Du 13 janvier au 05 mars 2017, Exposition « Blanc et Demilly » à la Maison de la Photographie Robert Doisneau (94)

blancdemilly_les-nouveaux-mondes     Théodore Blanc et Antoine Demilly, portraitistes reconnus, ont tenu de 1924 à 1962 l’un des studios les plus en vue de Lyon et se sont partagé entre

  • une activité commerciale traditionnelle,
  • une pratique créatrice, inventive et féconde.

L’exposition présente une partie du fonds reconstitué par la fille d’Antoine Demilly depuis près de 40 ans, en l’état.

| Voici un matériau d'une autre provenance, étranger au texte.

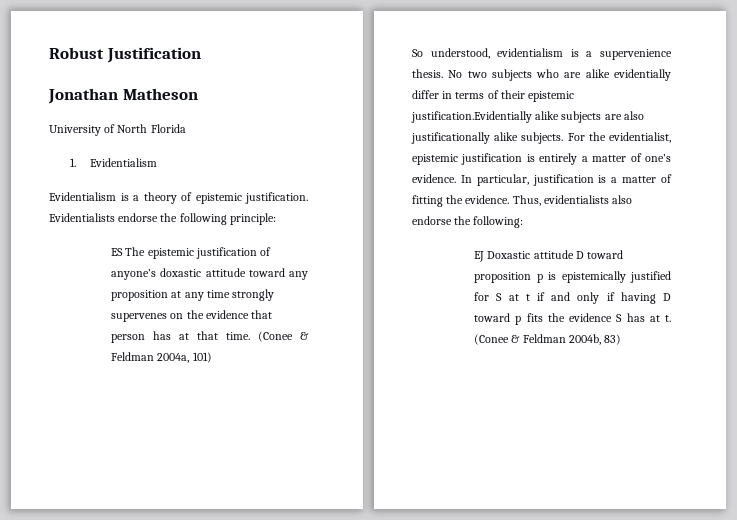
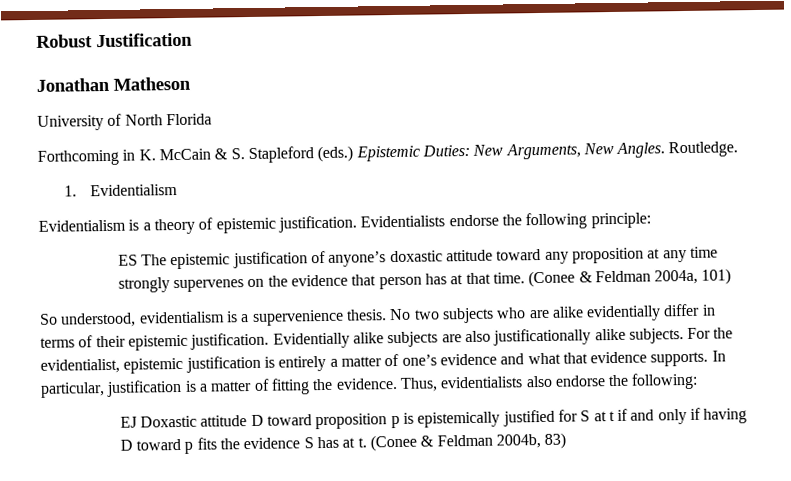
(186, 128) none -> [37,141,739,166] // Forthcoming in K. McCain & S. Stapleford (eds.) Epistemic Duties: New Arguments, New Angles. Routledge.
[411,111,532,123] justification.Evidentially -> [190,332,350,350] justification. Evidentially
[412,174,456,183] evidence. -> [439,351,709,367] evidence and what that evidence supports.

Co-production du Musée Nicéphore Niepce (qui a présenté l’expo en Juin 2015) et le Pôle de photographie Simultania

Un catalogue de l’expo existe aux Editions Lieux Dits
Maison de la Photographie Robert Doisneau – 1, rue de la Division du Général Leclerc – 94250 Gentilly

Dans les studios Blanc et Demilly, la bourgeoisie lyonnaise comme les artistes d’avant-gardes avaient leurs habitudes. Les années 1930 se mêlent aux années 1950, unies dans une même recherche de poésie iconographique où les expressions des sujets (portraits (ils le modernisent en l’épurant de tout décor), nature morte ou paysages) passent des accents pictorialistes au vocabulaire de la Nouvelle Vision (figurer le nouvel ordre des choses, urbain et technologique) :

  1. la plongée ou la contre-plongée,
  2. le jeu des angles et des bords-cadre,
  3. le basculement de la ligne d’horizon

de préférence au sujet centré, cadré à hauteur, aidé en cela par la miniaturisation et la portabilité de l’appareil (le Leica 24×36 est proposé au public en 1925, le Rolleiflex). La Nouvelle Vision photographique met aussi l’accent sur les structures ou les textures des matériaux, sur l’image « accidentelle » ou spectrale de l’objet dans son rapport direct à la lumière (photogramme).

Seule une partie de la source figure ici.